CPU et Cemagref : signature d’un nouvel accord-cadre pour la recherche en sciences et technologies pour l'environnement

Le partenariat entre les universités et le Cemagref a été initié de longue date. Un premier accord-cadre a déjà été signé entre la Conférence des Présidents d’Université (CPU) et le Cemagref, le 4 juillet 2002 puis prolongé par avenant en 2006, jusqu’au 3 juillet 2010.

L’évolution récente du système français de la recherche et de l’innovation, qui élargit les possibilités de collaborations, a motivé la signature d’un nouvel accord-cadre, ce jeudi 4 février 2010, entre Roger Genet, Directeur Général du Cemagref et Lionel Collet, président de la CPU.

Institut de recherche en sciences et technologies pour l’environnement, le Cemagref présente un modèle original de recherche finalisée, croisant sciences expérimentales et sciences humaines et sociales sur des questions sociétales, en appui aux politiques publiques. Grâce à une importante activité d’enseignement et d’encadrement de doctorants, l’institut a su développer des liens privilégiés avec les universités.

La CPU a pour mission principale la défense des intérêts des universités et leur représentation dans les instances et les concertations nationales et internationales où ces intérêts sont collectivement engagés. A ce titre, elle négocie des accord- cadres avec les organismes de recherche et participe à la définition des principes des partenariats de recherche ainsi qu’aux groupes de travail chargés d’en assurer le suivi.

L’accord signé ce jour, et pour une durée de 4 ans, permettra aux établissements membres de la CPU et au Cemagref de signer des conventions de partenariat dans les domaines concernés, en déclinant et adaptant à chaque contexte, les modalités prévues par cet accord.

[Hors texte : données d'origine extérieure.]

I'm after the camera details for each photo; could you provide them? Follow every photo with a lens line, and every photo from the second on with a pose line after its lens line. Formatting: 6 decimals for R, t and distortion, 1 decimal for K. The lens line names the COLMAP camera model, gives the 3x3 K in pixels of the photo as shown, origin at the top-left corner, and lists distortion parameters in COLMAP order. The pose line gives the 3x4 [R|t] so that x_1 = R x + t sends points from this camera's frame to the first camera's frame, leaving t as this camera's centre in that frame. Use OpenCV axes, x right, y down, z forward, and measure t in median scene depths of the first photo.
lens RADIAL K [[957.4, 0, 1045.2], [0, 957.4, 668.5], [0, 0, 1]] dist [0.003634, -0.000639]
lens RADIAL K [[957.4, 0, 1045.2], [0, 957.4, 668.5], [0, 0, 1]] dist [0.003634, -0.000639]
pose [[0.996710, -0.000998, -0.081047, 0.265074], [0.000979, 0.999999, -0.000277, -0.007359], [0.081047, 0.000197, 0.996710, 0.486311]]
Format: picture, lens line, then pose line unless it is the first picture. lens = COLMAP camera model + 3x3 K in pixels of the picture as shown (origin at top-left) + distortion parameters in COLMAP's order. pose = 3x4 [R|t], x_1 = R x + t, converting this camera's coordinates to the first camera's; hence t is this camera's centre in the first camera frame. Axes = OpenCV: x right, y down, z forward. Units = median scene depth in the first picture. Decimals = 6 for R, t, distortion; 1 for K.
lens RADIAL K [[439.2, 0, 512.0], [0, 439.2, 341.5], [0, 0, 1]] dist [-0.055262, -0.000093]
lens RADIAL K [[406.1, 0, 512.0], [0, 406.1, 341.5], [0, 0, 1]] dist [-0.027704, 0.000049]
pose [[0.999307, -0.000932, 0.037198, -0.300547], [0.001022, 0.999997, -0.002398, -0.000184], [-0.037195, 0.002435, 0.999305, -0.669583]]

La CPU et le Cemagref proposent pour cela plusieurs modalités de collaborations, cette liste n’étant bien-sûr pas limitative :
• La participation à la formation au sein des universités et des écoles doctorales,  notamment grâce à l’accueil et l’encadrement dans les unités de recherche du Cemagref d’étudiants de niveau LMD.
• Le renforcement de la participation du Cemagref aux instances des écoles doctorales auxquelles il est associé.
• La possibilité pour le Cemagref d’être membre fondateur ou associé d’un PRES lorsque son implantation géographique et/ou son impact scientifique est d’une importance qui pourrait le justifier.
• L’échange de chercheurs et d’enseignants-chercheurs sur des programmes particuliers, notamment au travers du dispositif des chaires organismes-universités.
• La création de laboratoires associés.

Avec le renouvellement de cet accord, le Cemagref souhaite notamment renforcer le lien entre recherche et formation.
La CPU poursuit, quant à elle, l’objectif de concertation avec les organismes de recherche.